Der "Putschfall" wurde aufgrund einer Klage der ehemaligen Abgeordneten der Regierungspartei Bewegung zum Sozialismus (Movimiento Al Socialismo, MAS), Lidia Patty, eröffnet.
Neben Áñez gibt es allerdings auch gegen Camacho und seinen Vater, José Luis Camacho, Anschuldigungen. Camacho war während der Proteste 2019 gegen die Wiederwahl von Morales schnell zum Anführer des Anti-Morales Lagers aufgestiegen. Er und sein Vater wurden ursprünglich zusammen am Donnerstag dieser Woche von der Staatsanwaltschaft in La Paz vorgeladen, um in dem Fall auszusagen. Darüber hinaus wurden auch der ehemalige Präsident Jorge Tuto Quiroga und der Führer der Nationalen Einheit (Unidad Nacional) Samuel Doria Medina als Zeugen einbestellt.
Die Staatsanwaltschaft verschob die Vorladung von Camacho allerdings, weil sie "zunächst die Aussage seines Vaters aufnehmen" wolle, wie Staatsanwalt Omar Mejillones am Mittwoch mitteilte. Für die Vorladung von Camacho wurde noch kein neuer Termin festgesetzt.

| AUFGABENSTELLUNG |
Schreiben Sie den Abschnitt des Lesetexts von „Neben Áñez gibt“ bis „als Zeugen einbestellt.“ ab und ersetzen Sie dabei „Donnerstag“ durch „Freitag“. Die Auflistung stammt aus einer anderen Quelle als der Lesetext.

[Einträge des Datensatzes]
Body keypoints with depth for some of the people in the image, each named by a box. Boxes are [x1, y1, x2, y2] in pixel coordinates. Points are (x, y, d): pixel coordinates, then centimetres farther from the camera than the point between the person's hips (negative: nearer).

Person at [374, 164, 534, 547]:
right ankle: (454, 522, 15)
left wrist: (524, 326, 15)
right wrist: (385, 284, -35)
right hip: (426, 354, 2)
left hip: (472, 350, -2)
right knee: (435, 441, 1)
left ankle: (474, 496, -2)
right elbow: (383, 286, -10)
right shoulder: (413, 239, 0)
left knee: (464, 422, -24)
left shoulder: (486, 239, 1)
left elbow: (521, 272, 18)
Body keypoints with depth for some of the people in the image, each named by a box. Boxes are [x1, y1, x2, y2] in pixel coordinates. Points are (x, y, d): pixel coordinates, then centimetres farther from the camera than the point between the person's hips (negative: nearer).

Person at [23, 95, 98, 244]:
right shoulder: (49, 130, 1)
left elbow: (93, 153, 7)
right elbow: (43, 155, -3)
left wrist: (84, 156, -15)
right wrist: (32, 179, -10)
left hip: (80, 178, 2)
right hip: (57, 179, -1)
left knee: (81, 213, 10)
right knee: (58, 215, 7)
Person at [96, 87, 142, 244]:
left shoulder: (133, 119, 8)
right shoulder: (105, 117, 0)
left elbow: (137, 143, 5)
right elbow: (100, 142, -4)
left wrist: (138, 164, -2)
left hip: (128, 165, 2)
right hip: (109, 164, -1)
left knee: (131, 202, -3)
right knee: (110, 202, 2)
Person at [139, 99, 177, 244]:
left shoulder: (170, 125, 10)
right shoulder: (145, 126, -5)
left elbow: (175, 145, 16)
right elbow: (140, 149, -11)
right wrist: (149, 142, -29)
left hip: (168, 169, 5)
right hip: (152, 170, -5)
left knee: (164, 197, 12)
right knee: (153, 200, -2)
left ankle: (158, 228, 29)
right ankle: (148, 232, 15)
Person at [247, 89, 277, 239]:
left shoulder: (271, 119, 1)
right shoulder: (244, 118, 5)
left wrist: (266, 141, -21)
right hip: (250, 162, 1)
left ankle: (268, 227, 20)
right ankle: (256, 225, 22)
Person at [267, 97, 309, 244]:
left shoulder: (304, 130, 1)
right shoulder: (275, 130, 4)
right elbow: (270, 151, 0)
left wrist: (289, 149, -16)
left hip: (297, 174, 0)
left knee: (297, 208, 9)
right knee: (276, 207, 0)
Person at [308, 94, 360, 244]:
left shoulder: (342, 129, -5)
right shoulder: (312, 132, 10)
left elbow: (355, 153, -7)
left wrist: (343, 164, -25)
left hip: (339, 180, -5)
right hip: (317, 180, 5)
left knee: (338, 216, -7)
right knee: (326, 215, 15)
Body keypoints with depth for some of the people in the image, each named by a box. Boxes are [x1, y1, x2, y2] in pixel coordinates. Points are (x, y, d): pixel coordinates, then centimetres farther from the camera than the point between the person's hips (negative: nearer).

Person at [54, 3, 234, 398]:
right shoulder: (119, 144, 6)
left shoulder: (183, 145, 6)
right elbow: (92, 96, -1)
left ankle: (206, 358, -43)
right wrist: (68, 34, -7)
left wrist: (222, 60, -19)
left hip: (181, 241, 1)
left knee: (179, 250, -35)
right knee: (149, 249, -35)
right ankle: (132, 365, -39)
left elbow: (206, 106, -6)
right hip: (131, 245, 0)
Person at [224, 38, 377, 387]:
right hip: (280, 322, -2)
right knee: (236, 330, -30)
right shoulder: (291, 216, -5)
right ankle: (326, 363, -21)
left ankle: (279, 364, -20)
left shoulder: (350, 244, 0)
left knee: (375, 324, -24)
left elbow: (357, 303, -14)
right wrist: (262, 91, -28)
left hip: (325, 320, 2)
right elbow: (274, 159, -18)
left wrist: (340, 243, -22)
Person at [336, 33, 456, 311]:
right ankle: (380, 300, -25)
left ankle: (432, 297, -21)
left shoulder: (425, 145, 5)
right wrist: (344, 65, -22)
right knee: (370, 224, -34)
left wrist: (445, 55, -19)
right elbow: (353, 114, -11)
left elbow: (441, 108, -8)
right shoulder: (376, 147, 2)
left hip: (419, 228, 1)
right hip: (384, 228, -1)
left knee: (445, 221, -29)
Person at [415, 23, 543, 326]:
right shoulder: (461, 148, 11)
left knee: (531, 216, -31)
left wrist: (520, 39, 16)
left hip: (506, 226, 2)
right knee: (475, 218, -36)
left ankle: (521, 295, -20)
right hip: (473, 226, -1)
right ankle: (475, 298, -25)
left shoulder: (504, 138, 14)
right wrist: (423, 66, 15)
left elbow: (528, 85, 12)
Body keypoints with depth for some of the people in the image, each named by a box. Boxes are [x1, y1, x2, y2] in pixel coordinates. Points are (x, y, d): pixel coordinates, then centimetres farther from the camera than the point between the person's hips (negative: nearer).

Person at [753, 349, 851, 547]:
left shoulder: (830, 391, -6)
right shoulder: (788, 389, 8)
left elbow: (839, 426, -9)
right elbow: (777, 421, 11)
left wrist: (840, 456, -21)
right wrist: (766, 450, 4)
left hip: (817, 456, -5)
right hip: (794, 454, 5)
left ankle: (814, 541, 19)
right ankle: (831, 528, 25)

| LÖSUNG |
Neben Áñez gibt es allerdings auch gegen Camacho und seinen Vater, José Luis Camacho, Anschuldigungen. Camacho war während der Proteste 2019 gegen die Wiederwahl von Morales schnell zum Anführer des Anti-Morales Lagers aufgestiegen. Er und sein Vater wurden ursprünglich zusammen am Freitag dieser Woche von der Staatsanwaltschaft in La Paz vorgeladen, um in dem Fall auszusagen. Darüber hinaus wurden auch der ehemalige Präsident Jorge Tuto Quiroga und der Führer der Nationalen Einheit (Unidad Nacional) Samuel Doria Medina als Zeugen einbestellt.